Pictures paired with their source code
[Start of section]

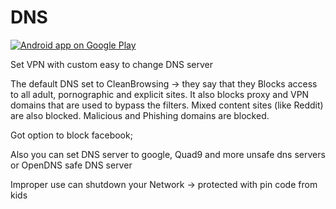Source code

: # DNS


<a href="https://play.google.com/store/apps/details?id=comm.dns">
  <img alt="Android app on Google Play" src="https://developer.android.com/images/brand/en_app_rgb_wo_45.png" />
</a>



Set VPN with custom easy to change DNS server

The default DNS set to CleanBrowsing -> they say that they Blocks access to all adult, pornographic and explicit sites. It also blocks proxy and VPN domains that are used to bypass the filters. Mixed content sites (like Reddit) are also blocked. Malicious and Phishing domains are blocked.

Got option to block facebook;

Also you can set DNS server to google, Quad9 and more unsafe dns servers or OpenDNS safe DNS server

Improper use can shutdown your Network -> protected with pin code from kids


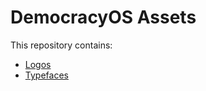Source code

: # DemocracyOS Assets

This repository contains:
* [Logos](https://cloudup.com/cbGDMHaWm2X)
* [Typefaces](https://cloudup.com/crxPkMEP1bf)

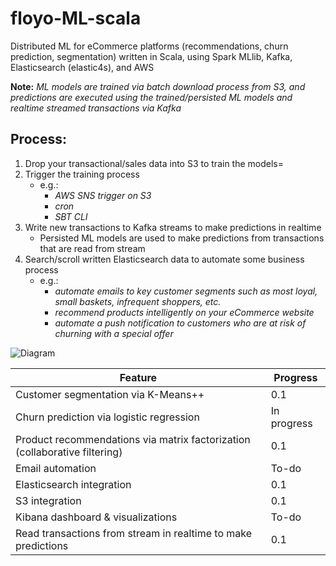 # floyo-ML-scala
Distributed ML for eCommerce platforms (recommendations, churn prediction, segmentation) written in Scala, using Spark MLlib, Kafka, Elasticsearch (elastic4s), and AWS

**Note:** *ML models are trained via batch download process from S3, and predictions are executed using the trained/persisted ML models and realtime streamed transactions via Kafka*

## Process:
1. Drop your transactional/sales data into S3 to train the models=
2. Trigger the training process 
    - e.g.: 
      - *AWS SNS trigger on S3*
      - *cron*
      - *SBT CLI*
3. Write new transactions to Kafka streams to make predictions in realtime
    - Persisted ML models are used to make predictions from transactions that are read from stream
4. Search/scroll written Elasticsearch data to automate some business process
    - e.g.:
      - *automate emails to key customer segments such as most loyal, small baskets, infrequent shoppers, etc.*
      - *recommend products intelligently on your eCommerce website*
      - *automate a push notification to customers who are at risk of churning with a special offer*

![Diagram](https://floyalty-ca.s3.ca-central-1.amazonaws.com/floyomlscala-diagram.svg)

| Feature                                                                                 | Progress   |
|-----------------------------------------------------------------------------------------|------------|
| Customer segmentation via K-Means++                                                     | 0.1        |
| Churn prediction via logistic regression                                                | In progress|
| Product recommendations via matrix factorization (collaborative filtering)              | 0.1        |
| Email automation                                                                        | To-do      |
| Elasticsearch integration                                                               | 0.1        |
| S3 integration                                                                          | 0.1        |
| Kibana dashboard & visualizations                                                       | To-do      |
| Read transactions from stream in realtime to make predictions                           | 0.1        |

[End of section]

* _Required action_
Reproduce the source text of every record above word for word, leaving the pictures out of your answer.

* _Completed task_
Source code

: # DNS


<a href="https://play.google.com/store/apps/details?id=comm.dns">
  <img alt="Android app on Google Play" src="https://developer.android.com/images/brand/en_app_rgb_wo_45.png" />
</a>



Set VPN with custom easy to change DNS server

The default DNS set to CleanBrowsing -> they say that they Blocks access to all adult, pornographic and explicit sites. It also blocks proxy and VPN domains that are used to bypass the filters. Mixed content sites (like Reddit) are also blocked. Malicious and Phishing domains are blocked.

Got option to block facebook;

Also you can set DNS server to google, Quad9 and more unsafe dns servers or OpenDNS safe DNS server

Improper use can shutdown your Network -> protected with pin code from kids


Source code

: # DemocracyOS Assets

This repository contains:
* [Logos](https://cloudup.com/cbGDMHaWm2X)
* [Typefaces](https://cloudup.com/crxPkMEP1bf)

 # floyo-ML-scala
Distributed ML for eCommerce platforms (recommendations, churn prediction, segmentation) written in Scala, using Spark MLlib, Kafka, Elasticsearch (elastic4s), and AWS

**Note:** *ML models are trained via batch download process from S3, and predictions are executed using the trained/persisted ML models and realtime streamed transactions via Kafka*

## Process:
1. Drop your transactional/sales data into S3 to train the models=
2. Trigger the training process 
    - e.g.: 
      - *AWS SNS trigger on S3*
      - *cron*
      - *SBT CLI*
3. Write new transactions to Kafka streams to make predictions in realtime
    - Persisted ML models are used to make predictions from transactions that are read from stream
4. Search/scroll written Elasticsearch data to automate some business process
    - e.g.:
      - *automate emails to key customer segments such as most loyal, small baskets, infrequent shoppers, etc.*
      - *recommend products intelligently on your eCommerce website*
      - *automate a push notification to customers who are at risk of churning with a special offer*

![Diagram](https://floyalty-ca.s3.ca-central-1.amazonaws.com/floyomlscala-diagram.svg)

| Feature                                                                                 | Progress   |
|-----------------------------------------------------------------------------------------|------------|
| Customer segmentation via K-Means++                                                     | 0.1        |
| Churn prediction via logistic regression                                                | In progress|
| Product recommendations via matrix factorization (collaborative filtering)              | 0.1        |
| Email automation                                                                        | To-do      |
| Elasticsearch integration                                                               | 0.1        |
| S3 integration                                                                          | 0.1        |
| Kibana dashboard & visualizations                                                       | To-do      |
| Read transactions from stream in realtime to make predictions                           | 0.1        |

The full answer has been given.